The Shirley D. Curson Education Plus Fund in Planetary Sciences and LPL
The Shirley D. Curson Education Plus Fund in Planetary Sciences and LPL (formerly the Shandel Education Plus Fund) was established by Shirley Curson, a generous donor and friend of LPL, for the purpose of supporting travel expenses outside the state of Arizona during summer break. The award is open to students in the Department of Planetary Sciences and Lunar and Planetary Laboratory who propose to fund study, museum visits, special exhibits, seminars, instruction, competitions, research and other endeavors that are beyond those provided by the normal campus environment and are not part of the student’s regular curriculum during the recipient’s school year.
2017 Curson Travel Award to Amanda Stadermann
by Amanda Stadermann
With support from the Curson Travel Award, I was able to attend the International Association of Volcanology and Chemistry of the Earth’s Interior (IAVCEI) General Assembly in Portland, Oregon. The conference took place August 14–18, 2017, with a pre-meeting workshop on August 12–13. This volcanology conference takes place only once every four years, so having the chance to attend this year was an opportunity to become more familiar with the volcanology field and to meet other volcanologists (both planetary and terrestrial).
The pre-meeting workshop was focused on the MELTS software package, which estimates the crystallization sequence of a magma. This workshop built on the geochemistry classes I have taken previously, and applied that knowledge to calculate the liquid line of descent of a magma composition of my choosing. I am particularly interested in MELTS because it can help me predict what phases I would expect to see crystallizing out of a magma at certain temperatures. This directly relates to my work on Apollo lunar basalts, where I perform experiments of decreasing temperature to determine what happens to the silicate melt as it crystallized. Using MELTS assists me in predicting the compositions of phases that precipitate from the melt. This workshop enabled me to understand the background behind the program and to learn how to utilize the program to its fullest capacity.
At IAVCEI, I presented a poster on some of my work, including my geologic and impact melt map for the area around the lunar crater Giordano Bruno. My poster presentation was particularly helpful because I was able to discuss the future of my work with volcanologists and planetary scientists who could help me determine what the best course of action would be for my work. This was especially beneficial given that my work is still rather preliminary; the critiques and comments were most helpful.

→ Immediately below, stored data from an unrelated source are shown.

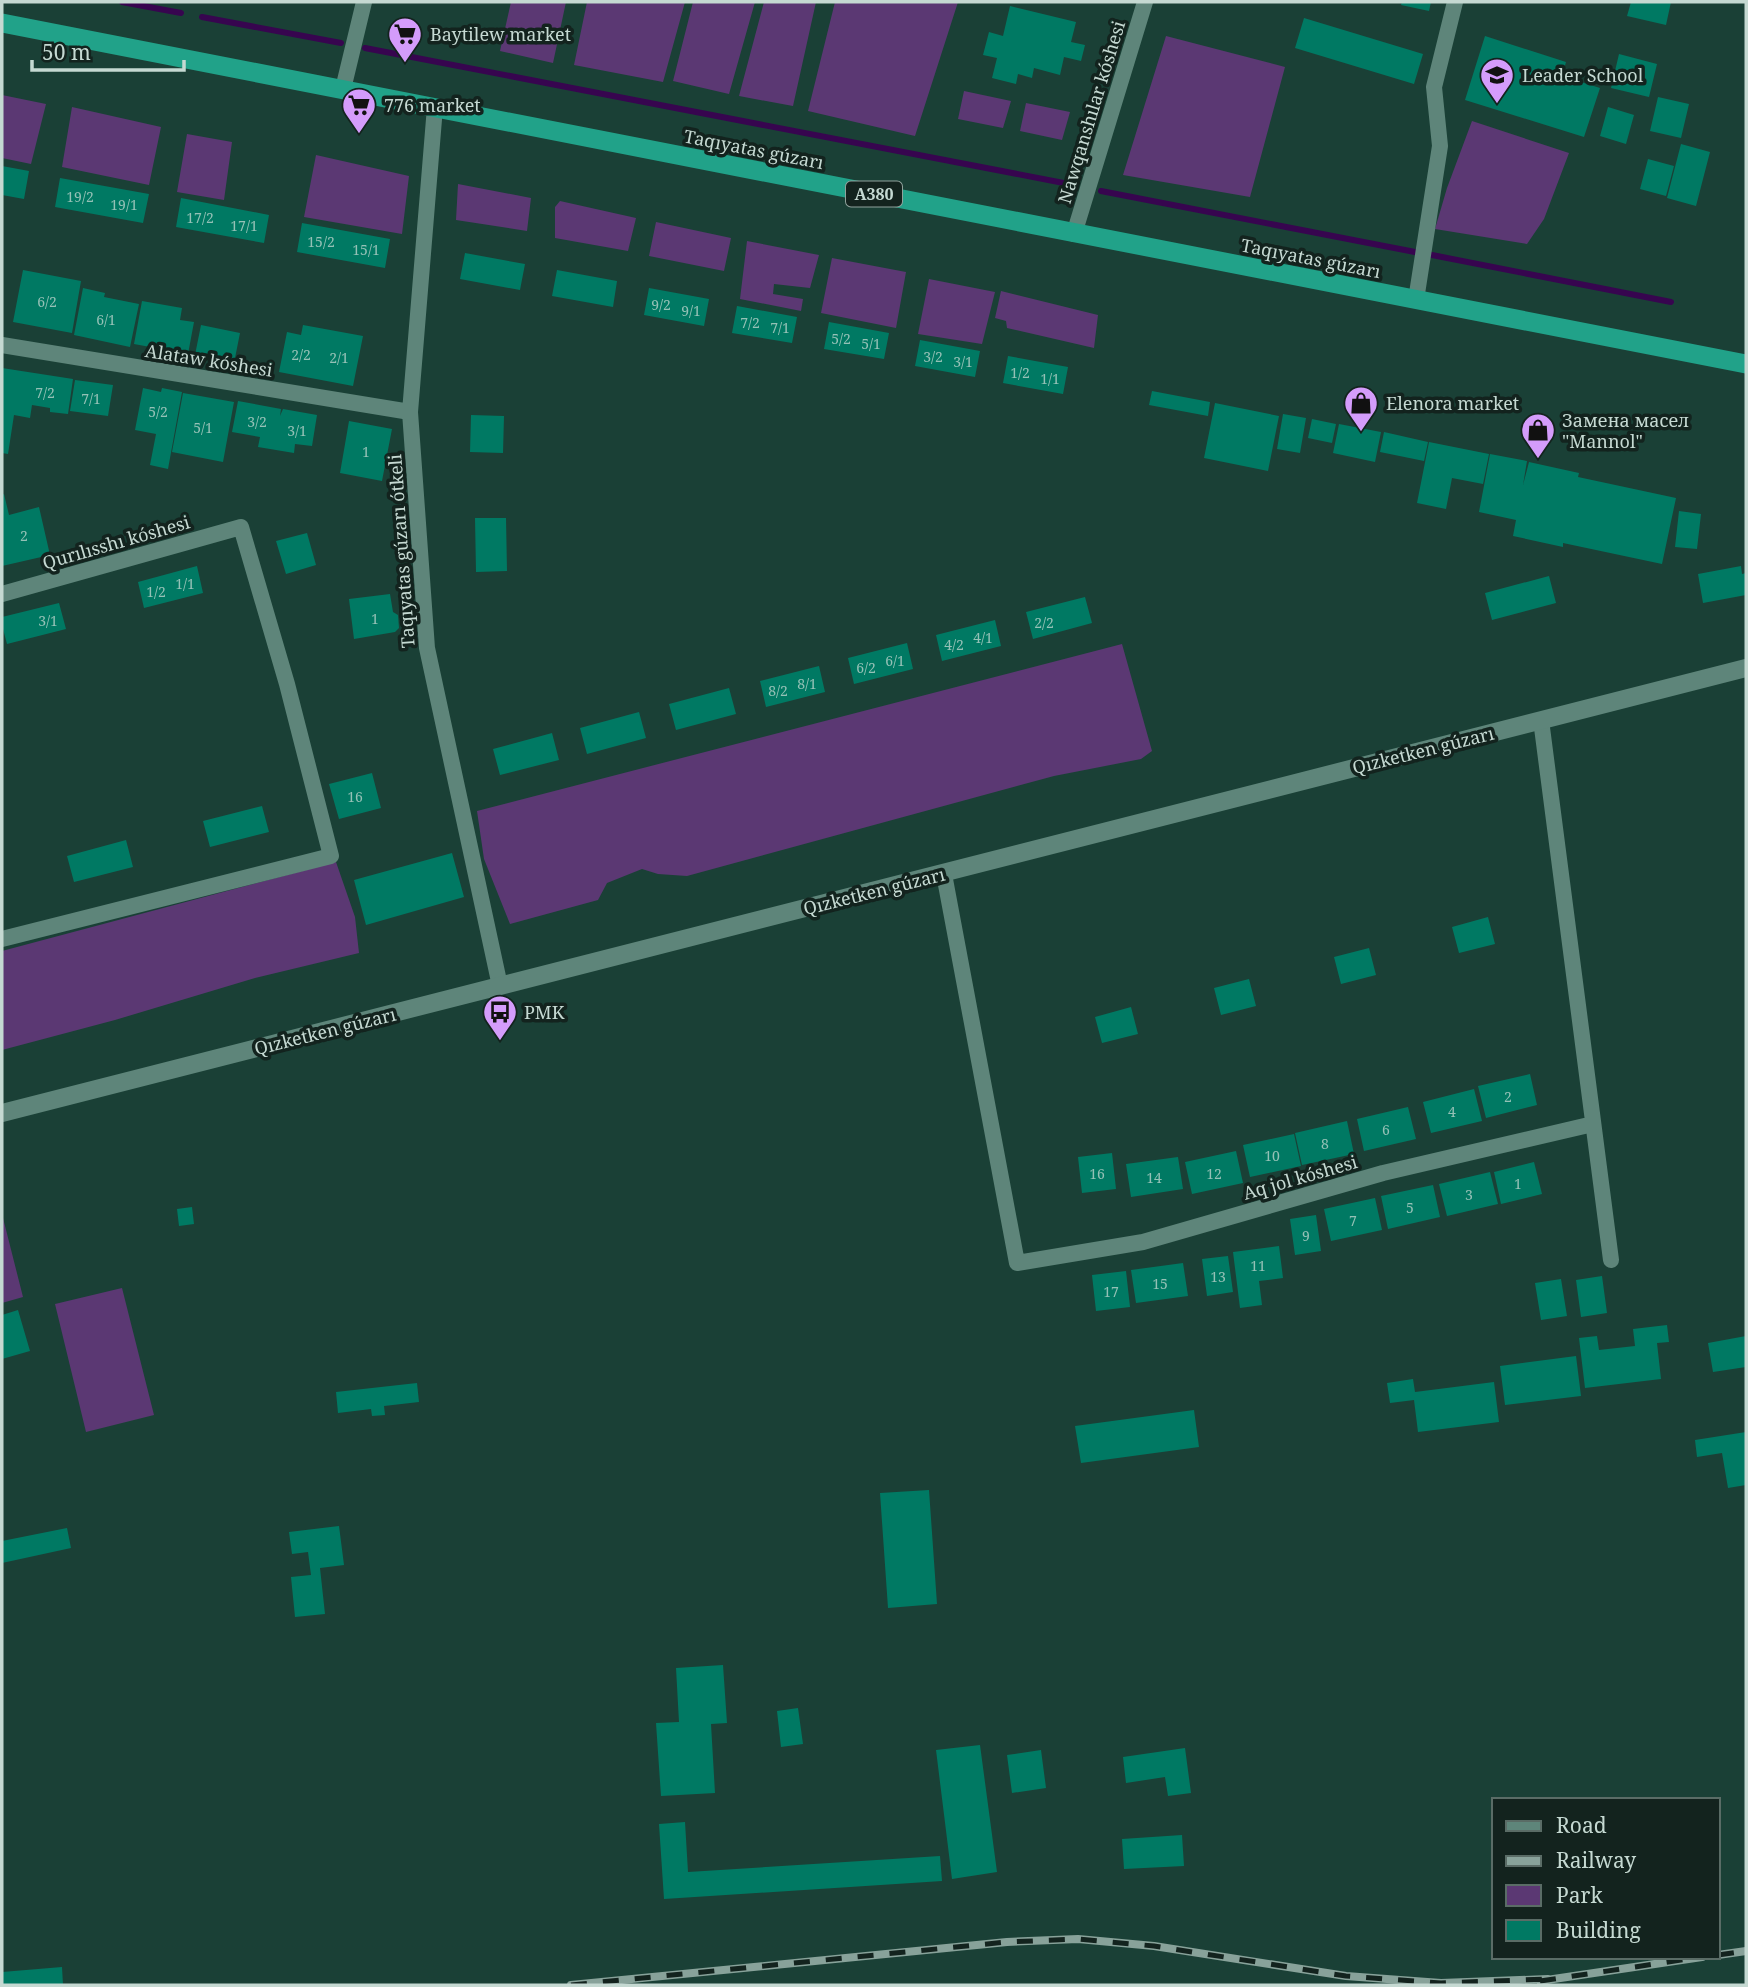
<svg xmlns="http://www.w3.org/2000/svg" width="1748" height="1987" viewBox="0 0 1748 1987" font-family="'Noto Serif',serif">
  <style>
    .green { fill: #5b3873 }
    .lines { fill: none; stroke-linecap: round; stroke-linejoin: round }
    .stream { stroke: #37054f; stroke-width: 6 }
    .building { fill: #007963 }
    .minor { stroke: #5e857a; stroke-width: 16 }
    .tertiary { stroke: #5e857a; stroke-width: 18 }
    .trunk { stroke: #21a289; stroke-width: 19 }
    .rail-casing { stroke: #88a29a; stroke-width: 8 }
    .rail { stroke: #13231e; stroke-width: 5; stroke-dasharray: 16; stroke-linecap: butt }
    .labels { text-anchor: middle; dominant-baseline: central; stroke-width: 7; stroke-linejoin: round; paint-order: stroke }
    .number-label { font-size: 14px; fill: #94c1b6 }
    .shield { fill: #13231e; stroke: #90a29c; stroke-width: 2 }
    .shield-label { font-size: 16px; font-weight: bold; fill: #c5d9d2 }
    .poi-label { font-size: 18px; fill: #c5d9d2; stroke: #13231e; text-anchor: start }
    .street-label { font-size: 18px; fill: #c5d9d2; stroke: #13231e }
  </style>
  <rect width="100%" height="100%" fill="#1a4036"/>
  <path class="green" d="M511,2H566L553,63L500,51Z
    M587,2H685L663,82L574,65Z
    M693,2H755L729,94L673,81Z
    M764,2H816L793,106L739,96Z
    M835,2H958L915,136L808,111Z
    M1166,36L1285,67L1250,197L1123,175Z
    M964,91L1011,101L1003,128L958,119Z
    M2,95L46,104L31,164L2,158Z
    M1026,103L1070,112L1062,140L1020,131Z
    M72,107L161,127L149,185L62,167Z
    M1472,121L1569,153L1544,219L1527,244L1435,229L1447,188Z
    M187,134L232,142L224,200L177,192Z
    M316,155L409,176L402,234L304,217Z
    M458,184L531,198L527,231L456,220Z
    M560,201L636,218L628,251L555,238V207Z
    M656,222L731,238L724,271L649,256Z
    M747,241L819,255L810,288L774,284L773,294L803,299L801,311L740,299Z
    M832,258L906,272L896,328L821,313Z
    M929,279L995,292L982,344L918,334Z
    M1001,291L1098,315L1094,348L1007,328L1006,321L995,318Z
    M1122,644L1152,751L1141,759L1054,776L687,876L658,874L642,869L607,883L598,900L510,924L484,859L477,811Z
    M336,862L355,917L359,953L255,978L115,1020L2,1050V951Z
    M2,1214L23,1297L2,1303Z
    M122,1288L154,1415L86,1432L55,1304Z"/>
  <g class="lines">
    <path class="stream" d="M122,2L181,13
      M202,17L341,43
      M365,48L1074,185
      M1101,191L1415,252
      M1432,255L1671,302"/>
  </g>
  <path class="building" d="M1402,2H1431L1429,11L1401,5Z
    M1631,2H1671L1666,25L1627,16Z
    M1010,6L1076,22L1071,42L1085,45L1081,61L1064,57L1060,75L1034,68L1032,78L1018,74L1016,84L992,78L997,58L983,55L989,32L1003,36Z
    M1304,18L1423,54L1414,84L1295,48Z
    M1485,36L1566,62L1562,76L1600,88L1584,137L1465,100Z
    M1619,54L1657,64L1649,97L1611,88Z
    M1658,97L1689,104L1681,138L1650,131Z
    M1608,107L1634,115L1626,144L1600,136Z
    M1681,144L1710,152L1696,206L1667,198Z
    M1648,159L1674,166L1666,196L1640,189Z
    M2,166L29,171L24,199L2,195Z
    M60,178L149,194L143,223L55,207Z
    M181,198L269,215L264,243L176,227Z
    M302,223L390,239L385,268L297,252Z
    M465,253L525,264L520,290L460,279Z
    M23,270L81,281L72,333L13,322Z
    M557,270L617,281L613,307L552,296Z
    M83,288L105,293L104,297L139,304L130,347L74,335Z
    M649,288L709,299L704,326L644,315Z
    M142,301L182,308L180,320L194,322L188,354L134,344Z
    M737,306L797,317L792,343L732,333Z
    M829,322L889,333L884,359L824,349Z
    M201,325L240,333L234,363L195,355Z
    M303,325L363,336L353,386L279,372L287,332L301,335Z
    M920,340L980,351L975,377L915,366Z
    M1008,356L1068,367L1063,394L1003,383Z
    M2,368L73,379L68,414L50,412V408L32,405L30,418L14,415L8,454L2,453Z
    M75,380L113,385L108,416L70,411Z
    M143,388L161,392L162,388L182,392L168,469L150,465L156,434L135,430Z
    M1152,391L1210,402L1208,416L1149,405Z
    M183,393L234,402L223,462L172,452Z
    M238,401L281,409L280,416L283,409L317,415L312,446L295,444L294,453L258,447L260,437L232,432Z
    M1215,403L1279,416L1268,471L1204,458Z
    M1283,414L1306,418L1300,453L1277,449Z
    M471,415L504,416L503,453L470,452Z
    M1312,419L1336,424L1332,443L1308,438Z
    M349,421L392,429L382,481L340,473Z
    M1339,424L1381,432L1375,462L1333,453Z
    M1384,432L1428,442L1424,461L1380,452Z
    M1429,442L1489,454L1483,484L1452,478L1446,509L1417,503Z
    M1490,454L1527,461L1523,485L1529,462L1579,473L1578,477L1676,498L1662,564L1563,543V547L1513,536L1516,520L1479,512Z
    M4,494L9,515L39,507L50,555L2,566V495Z
    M1679,511L1701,514L1697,549L1675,547Z
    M475,518H506L507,571L476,572Z
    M307,533L316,565L286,574L276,541Z
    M197,566L203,593L144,608L138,582Z
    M1741,566L1742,574L1746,573V595L1703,603L1698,574Z
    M1549,576L1556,603L1492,620L1485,593Z
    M390,594L393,612L398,615L399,628L395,632L354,639L349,599Z
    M1085,597L1092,623L1033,639L1026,612Z
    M59,603L66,629L7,644L2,625V617Z
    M995,620L1001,646L942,661L936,635Z
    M907,643L913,669L854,684L848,658Z
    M819,666L825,692L766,707L760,681Z
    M729,688L736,714L676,730L669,704Z
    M639,712L646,738L587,754L580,728Z
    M552,733L559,760L500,775L493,749Z
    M372,773L381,808L339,819L329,784Z
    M262,806L269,832L210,847L203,821Z
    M126,840L133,867L74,882L67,856Z
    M452,853L464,897L366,925L354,880Z
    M1488,917L1495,944L1459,953L1452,927Z
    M1369,948L1376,975L1341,984L1334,957Z
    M1249,979L1256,1006L1221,1015L1214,988Z
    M1131,1007L1138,1034L1102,1043L1095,1017Z
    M1530,1074L1537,1105L1486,1118L1478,1086Z
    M1474,1089L1482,1121L1431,1133L1423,1102Z
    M1408,1107L1416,1139L1364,1151L1357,1119Z
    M1347,1121L1354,1154L1302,1165L1295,1133Z
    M1294,1134L1301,1166L1250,1177L1243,1145Z
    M1236,1151L1243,1183L1192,1194L1185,1162Z
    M1112,1153L1116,1189L1082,1193L1078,1157Z
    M1178,1157L1183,1189L1131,1197L1126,1164Z
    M1534,1162L1542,1194L1501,1204L1494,1172Z
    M1490,1172L1498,1204L1447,1216L1439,1184Z
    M1433,1185L1440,1217L1388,1229L1381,1196Z
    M1375,1198L1382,1230L1331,1241L1324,1209Z
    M192,1207L194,1224L179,1226L177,1209Z
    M1316,1215L1321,1251L1295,1255L1290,1219Z
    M1279,1246L1283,1278L1259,1281L1262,1305L1240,1308L1233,1252Z
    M1228,1256L1233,1292L1207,1296L1202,1259Z
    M1183,1263L1188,1296L1136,1303L1131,1270Z
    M1126,1271L1130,1307L1096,1311L1092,1275Z
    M1602,1276L1607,1313L1581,1317L1576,1280Z
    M1561,1279L1567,1316L1541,1320L1535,1283Z
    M18,1310L30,1351L2,1359V1315Z
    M1667,1325L1669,1342L1657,1343L1661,1379L1585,1388L1579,1338L1597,1336L1599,1350L1635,1346L1633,1329Z
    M1746,1336V1367L1713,1372L1708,1343Z
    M1576,1356L1581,1396L1505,1405L1500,1366Z
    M1413,1379L1415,1392L1494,1382L1499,1422L1418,1432L1414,1400L1390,1403L1387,1383Z
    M417,1383L419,1402L384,1406L385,1415L372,1416L371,1409L338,1413L336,1392Z
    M1194,1410L1199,1447L1081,1463L1075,1426Z
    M1746,1432V1485L1728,1488L1722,1453L1697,1457L1695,1440Z
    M929,1490L937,1604L888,1608L880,1493Z
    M339,1526L344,1565L320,1568L325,1614L295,1617L291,1577L311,1575L308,1552L292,1554L289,1532Z
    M67,1528L71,1548L2,1563V1541Z
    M723,1665L727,1723L711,1724L715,1793L661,1796L656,1723L679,1722L676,1668Z
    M798,1708L803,1744L781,1747L777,1711Z
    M980,1745L997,1872L952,1879L936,1750Z
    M1185,1748L1191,1793L1168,1796L1165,1777L1126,1783L1123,1757Z
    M1041,1750L1046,1788L1012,1793L1007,1755Z
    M685,1822L688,1872L940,1856L942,1881L664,1899L659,1824Z
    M1182,1835L1184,1866L1124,1869L1122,1839Z
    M62,1967L63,1985H2V1972Z"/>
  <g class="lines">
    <path class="minor" d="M343,89L364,2
      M435,107L410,412L427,648L500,986
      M1074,234L1145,2
      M1416,300L1440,146L1434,87L1455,2
      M2,345L410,412
      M2,594L241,527L287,684L331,856L2,939
      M1541,720L1611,1260
      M944,874L1017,1263L1143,1242L1383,1173L1593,1124"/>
    <path class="tertiary" d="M2,1113L1746,668"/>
    <path class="trunk" d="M2,23L1746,364"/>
    <g class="rail-casing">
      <path id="rail" d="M1718,1955L1746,1951
        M1540,1981L1702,1957
        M571,1985L1007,1942L1078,1939L1154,1946L1346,1976L1441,1983L1548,1979"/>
    </g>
    <use href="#rail" class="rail"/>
  </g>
  <defs>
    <g id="supermarket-pin" transform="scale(1.75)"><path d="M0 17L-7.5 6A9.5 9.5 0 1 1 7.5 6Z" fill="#d49cfb" stroke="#13231e"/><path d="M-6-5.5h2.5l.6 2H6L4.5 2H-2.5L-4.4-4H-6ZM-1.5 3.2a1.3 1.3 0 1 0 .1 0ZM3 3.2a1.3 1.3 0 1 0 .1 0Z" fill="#111"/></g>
    <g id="school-pin" transform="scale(1.75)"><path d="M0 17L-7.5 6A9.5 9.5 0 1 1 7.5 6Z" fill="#d49cfb" stroke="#13231e"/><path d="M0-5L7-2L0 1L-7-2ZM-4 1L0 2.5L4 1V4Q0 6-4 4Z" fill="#111"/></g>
    <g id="shop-pin" transform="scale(1.75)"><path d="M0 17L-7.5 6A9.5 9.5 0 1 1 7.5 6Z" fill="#d49cfb" stroke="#13231e"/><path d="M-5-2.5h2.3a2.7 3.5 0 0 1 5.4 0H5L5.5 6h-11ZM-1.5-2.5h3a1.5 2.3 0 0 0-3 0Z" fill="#111"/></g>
    <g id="bus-pin" transform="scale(1.75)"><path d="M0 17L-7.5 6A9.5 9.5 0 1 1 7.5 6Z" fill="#d49cfb" stroke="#13231e"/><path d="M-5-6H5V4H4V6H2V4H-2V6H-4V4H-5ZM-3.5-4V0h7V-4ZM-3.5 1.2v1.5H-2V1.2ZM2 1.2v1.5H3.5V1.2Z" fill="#111"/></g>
  </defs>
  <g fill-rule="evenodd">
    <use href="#supermarket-pin" x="405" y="34"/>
    <use href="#school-pin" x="1497" y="75"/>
    <use href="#supermarket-pin" x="359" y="105"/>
    <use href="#shop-pin" x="1361" y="403"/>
    <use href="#shop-pin" x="1538" y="430"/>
    <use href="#bus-pin" x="500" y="1012"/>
  </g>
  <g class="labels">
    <g class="number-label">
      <text x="80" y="196">19/2</text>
      <text x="124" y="204">19/1</text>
      <text x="200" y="217">17/2</text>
      <text x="244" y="225">17/1</text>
      <text x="321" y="241">15/2</text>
      <text x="366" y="249">15/1</text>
      <text x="47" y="301">6/2</text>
      <text x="661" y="304">9/2</text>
      <text x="691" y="310">9/1</text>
      <text x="106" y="319">6/1</text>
      <text x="750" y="322">7/2</text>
      <text x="780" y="327">7/1</text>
      <text x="841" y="338">5/2</text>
      <text x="871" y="343">5/1</text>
      <text x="301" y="354">2/2</text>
      <text x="933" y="356">3/2</text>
      <text x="339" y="357">2/1</text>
      <text x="963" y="361">3/1</text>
      <text x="1020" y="372">1/2</text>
      <text x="1050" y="378">1/1</text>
      <text x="45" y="392">7/2</text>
      <text x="91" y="398">7/1</text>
      <text x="158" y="411">5/2</text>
      <text x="257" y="421">3/2</text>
      <text x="203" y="427">5/1</text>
      <text x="297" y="430">3/1</text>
      <text x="366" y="451">1</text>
      <text x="24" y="535">2</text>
      <text x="185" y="583">1/1</text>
      <text x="156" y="591">1/2</text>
      <text x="375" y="618">1</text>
      <text x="48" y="620">3/1</text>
      <text x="1044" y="622">2/2</text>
      <text x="983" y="637">4/1</text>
      <text x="954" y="644">4/2</text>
      <text x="895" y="660">6/1</text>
      <text x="866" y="667">6/2</text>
      <text x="807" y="683">8/1</text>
      <text x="778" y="690">8/2</text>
      <text x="355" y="796">16</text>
      <text x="1508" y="1096">2</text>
      <text x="1452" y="1111">4</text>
      <text x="1386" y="1129">6</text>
      <text x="1325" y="1143">8</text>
      <text x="1272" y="1155">10</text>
      <text x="1097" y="1173">16</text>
      <text x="1214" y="1173">12</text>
      <text x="1154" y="1177">14</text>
      <text x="1518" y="1183">1</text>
      <text x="1469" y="1194">3</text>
      <text x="1410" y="1207">5</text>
      <text x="1353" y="1220">7</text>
      <text x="1306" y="1235">9</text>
      <text x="1258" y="1265">11</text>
      <text x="1218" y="1276">13</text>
      <text x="1160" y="1283">15</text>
      <text x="1111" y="1291">17</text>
    </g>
    <rect class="shield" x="846" y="181.5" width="56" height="25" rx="5"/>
    <g class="shield-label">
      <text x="874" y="194">A380</text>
    </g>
    <g class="poi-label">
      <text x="430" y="34">Baytilew market</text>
      <text x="1522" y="75">Leader School</text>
      <text x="384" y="105">776 market</text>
      <text x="1386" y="403">Elenora market</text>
      <text x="1562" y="420">Замена масел<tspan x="1562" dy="21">"Mannol"</tspan></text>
      <text x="524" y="1012">PMK</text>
    </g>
    <g class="street-label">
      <text transform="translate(1091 112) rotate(-73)">Nawqanshılar kóshesi</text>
      <text transform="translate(754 149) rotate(11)">Taqıyatas gúzarı</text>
      <text transform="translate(1311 258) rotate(11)">Taqıyatas gúzarı</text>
      <text transform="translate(209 360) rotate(9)">Alataw kóshesi</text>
      <text transform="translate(116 542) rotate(-16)">Qurılısshı kóshesi</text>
      <text transform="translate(401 551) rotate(-94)">Taqıyatas gúzarı ótkeli</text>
      <text transform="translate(1423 750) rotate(-14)">Qızketken gúzarı</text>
      <text transform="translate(874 891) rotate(-14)">Qızketken gúzarı</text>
      <text transform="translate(325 1031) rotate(-14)">Qızketken gúzarı</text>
      <text transform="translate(1300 1177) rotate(-16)">Aq jol kóshesi</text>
    </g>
  </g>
  <rect width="1748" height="1987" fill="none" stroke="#c5d9d2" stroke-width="7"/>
  <rect x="1492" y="1798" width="228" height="161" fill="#13231e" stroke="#5a6c66" stroke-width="2"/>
  <rect x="1506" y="1821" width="35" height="10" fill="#5e857a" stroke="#5a6c66" stroke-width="2"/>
  <text x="1556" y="1833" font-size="21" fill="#c5d9d2">Road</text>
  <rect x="1506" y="1856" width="35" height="10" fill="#88a29a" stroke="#5a6c66" stroke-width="2"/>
  <text x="1556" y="1868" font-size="21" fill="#c5d9d2">Railway</text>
  <rect x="1506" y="1885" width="35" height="21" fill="#5b3873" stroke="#5a6c66" stroke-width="2"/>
  <text x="1556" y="1903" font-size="21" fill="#c5d9d2">Park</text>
  <rect x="1506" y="1920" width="35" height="21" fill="#007963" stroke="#5a6c66" stroke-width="2"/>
  <text x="1556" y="1938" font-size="21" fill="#c5d9d2">Building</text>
  <path d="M32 60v10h152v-10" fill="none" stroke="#c5d9d2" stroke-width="3.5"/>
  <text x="42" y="60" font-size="21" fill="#c5d9d2" stroke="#13231e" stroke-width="5" paint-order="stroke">50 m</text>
</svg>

Also at the meeting, I attended IAVCEI talks and reviewed posters by other volcanologists. I was particularly interested in geochemical talks and talks of terrestrial events that could be used as planetary analogues. The planetary volcanology session was interesting because the session took a more “how is it similar to terrestrial volcanism” approach than provided at the annual Lunar and Planetary Science Conferences. I had the chance to meet in person several collaborators with whom I had previously only corresonponded by email. It was very productive to talk with them about current and future projects, and to plan future visits. I also got the chance to meet other young scientists that are in the planetary volcanology field. These connections help me to know where to go if I need help in a certain project, and who to go to if I need expertise in a particular subject area.
The trip to Portland for IAVCEI was very memorable and educational. I learned a great deal and built lasting collaborations. I thank the Curson Travel Award for giving me the opportunity to go to this conference and pre-meeting workshop to learn about the field of volcanology in a personal and substantive level.